Cela fait quinze ans que je travaille avec Pauline Bureau. C’est la première que nous faisons une pièce avec autant de scènes de groupe. C’était important pour nous de montrer le coté collectif de cette aventure. Utiliser le foot pour parler de notre vie de groupe.  De bien jouer ensemble pour que le spectateur croit à cette histoire. Nous devons toutes aller dans le même sens. Lorsque le groupe est fort, on peut aller très loin, que ce soit en gagnant un match ou en jouant une pièce. Et puis, le sport m’a donné de la discipline, de la persévérance et de la ténacité  qui permettent de surmonter des périodes plus difficiles, car le métier d’actrice peut être précaire.

On a vu ces dernières années, de nombreuses pièces autour du sport. Le sport serait-il devenu un sujet respectable ?

Le théâtre s’ouvre et les arts se mêlent de plus en plus. Depuis quelque temps, j’observe de nombreux mélanges entre la musique, le théâtre, la danse et le cirque. Pour moi, le sport est un art donc il n’y avait aucune raison de ne pas l’exploiter comme sujet. Et puis les sportifs viennent aussi de plus en plus vers le théâtre et l’art, je pense à Cantona et Leboeuf. Ces nouveaux sujets amènent un nouveau public qui se mélange avec les habitués. Dans nos pièces, on a beaucoup de chance car nous avons un public très jeune. Lors de la première de Féminines, les jeunes étaient debout , ils étaient à fond, c’était génial !  On est loin de l’époque où sortir au théâtre était presque une punition pour les ados.
----
CONSIGNE 1. Pourriez-vous recopier mot pour mot, dans l'extrait sur le sport et le théâtre, le passage qui va de « Cela fait quinze » jusqu'à « un sujet respectable ? » ?
CONSIGNE 2.
Les affirmations suivantes concordent-elles avec l'extrait sur le sport et le théâtre ? Répondez à chacune par oui ou non, en citant les mots décisifs du texte.
(a) La personne interrogée travaille avec Pauline Bureau depuis quinze ans.
(b) Le public de leurs pièces est surtout composé de personnes âgées.
(c) La personne interrogée considère le sport comme un art.
CONSIGNE 3. Comment réécririez-vous sous forme de liste, en gardant ses faits principaux, le paragraphe de l'extrait sur le sport et le théâtre qui commence par « Le théâtre s'ouvre » ?

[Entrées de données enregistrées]
----
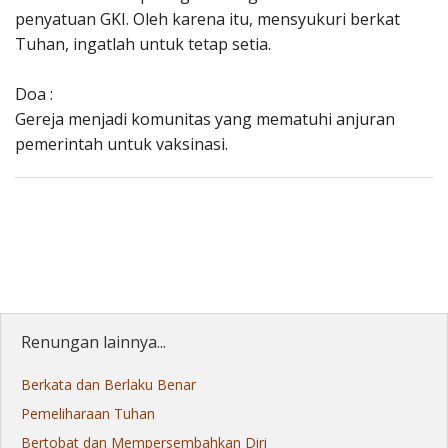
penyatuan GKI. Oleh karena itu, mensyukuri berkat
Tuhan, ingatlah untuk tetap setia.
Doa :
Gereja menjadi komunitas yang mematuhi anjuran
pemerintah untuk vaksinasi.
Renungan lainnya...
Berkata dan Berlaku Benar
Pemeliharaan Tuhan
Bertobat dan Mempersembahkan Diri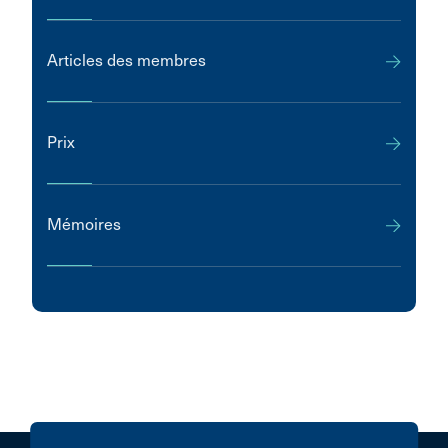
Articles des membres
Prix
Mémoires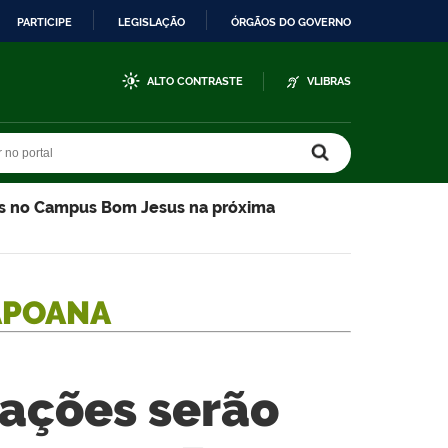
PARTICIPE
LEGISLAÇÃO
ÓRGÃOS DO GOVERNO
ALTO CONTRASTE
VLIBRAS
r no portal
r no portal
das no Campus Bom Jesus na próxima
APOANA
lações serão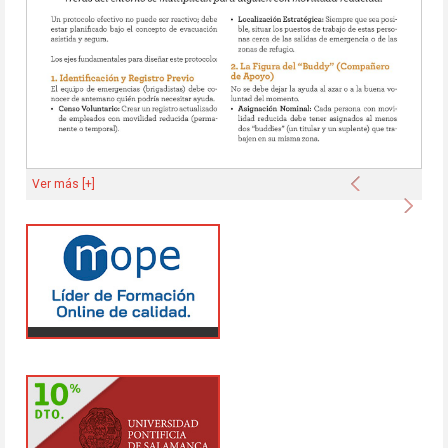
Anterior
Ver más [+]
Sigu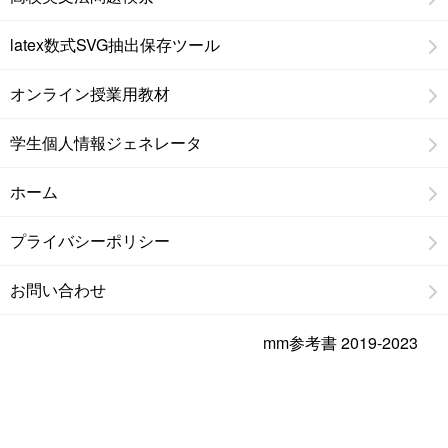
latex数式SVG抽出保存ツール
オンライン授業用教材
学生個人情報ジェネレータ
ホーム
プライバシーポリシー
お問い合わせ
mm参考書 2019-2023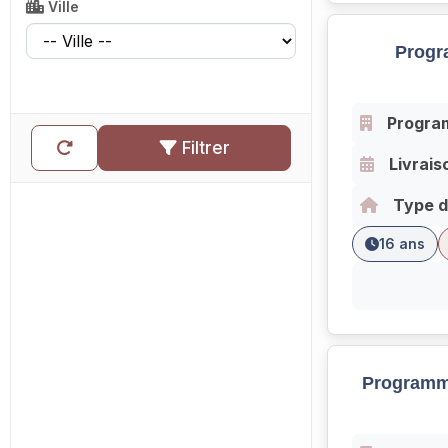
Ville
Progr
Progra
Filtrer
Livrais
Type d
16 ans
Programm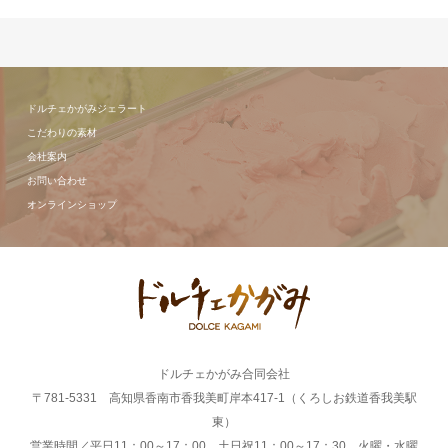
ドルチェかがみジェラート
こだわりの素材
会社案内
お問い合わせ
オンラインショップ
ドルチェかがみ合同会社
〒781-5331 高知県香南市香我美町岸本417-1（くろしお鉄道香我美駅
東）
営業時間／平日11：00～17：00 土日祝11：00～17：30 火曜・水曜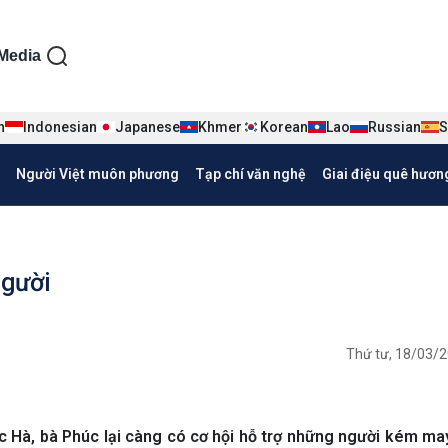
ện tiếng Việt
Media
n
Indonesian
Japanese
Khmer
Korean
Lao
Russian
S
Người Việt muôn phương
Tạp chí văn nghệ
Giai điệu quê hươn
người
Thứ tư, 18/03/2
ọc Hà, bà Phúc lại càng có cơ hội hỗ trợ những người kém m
----
RÉPONSE RÉDIGÉE 1.
Cela fait quinze ans que je travaille avec Pauline Bureau. C’est la première que nous faisons une pièce avec autant de scènes de groupe. C’était important pour nous de montrer le coté collectif de cette aventure. Utiliser le foot pour parler de notre vie de groupe.  De bien jouer ensemble pour que le spectateur croit à cette histoire. Nous devons toutes aller dans le même sens. Lorsque le groupe est fort, on peut aller très loin, que ce soit en gagnant un match ou en jouant une pièce. Et puis, le sport m’a donné de la discipline, de la persévérance et de la ténacité  qui permettent de surmonter des périodes plus difficiles, car le métier d’actrice peut être précaire.

On a vu ces dernières années, de nombreuses pièces autour du sport. Le sport serait-il devenu un sujet respectable ?

RÉPONSE RÉDIGÉE 2.
(a) Oui : « Cela fait quinze ans que je travaille avec Pauline Bureau. »
(b) Non : « nous avons un public très jeune ».
(c) Oui : « Pour moi, le sport est un art ».

RÉPONSE RÉDIGÉE 3.
- Le théâtre s'ouvre et les arts se mêlent de plus en plus : musique, théâtre, danse et cirque.
- Le sport étant un art, rien n'empêchait d'en faire un sujet.
- Des sportifs, comme Cantona et Leboeuf, viennent aussi vers le théâtre et l'art.
- Ces nouveaux sujets amènent un nouveau public, qui se mélange avec les habitués.
- Leurs pièces touchent un public très jeune. À la première de Féminines, les jeunes étaient debout et enthousiastes.
- Sortir au théâtre n'est plus presque une punition pour les ados.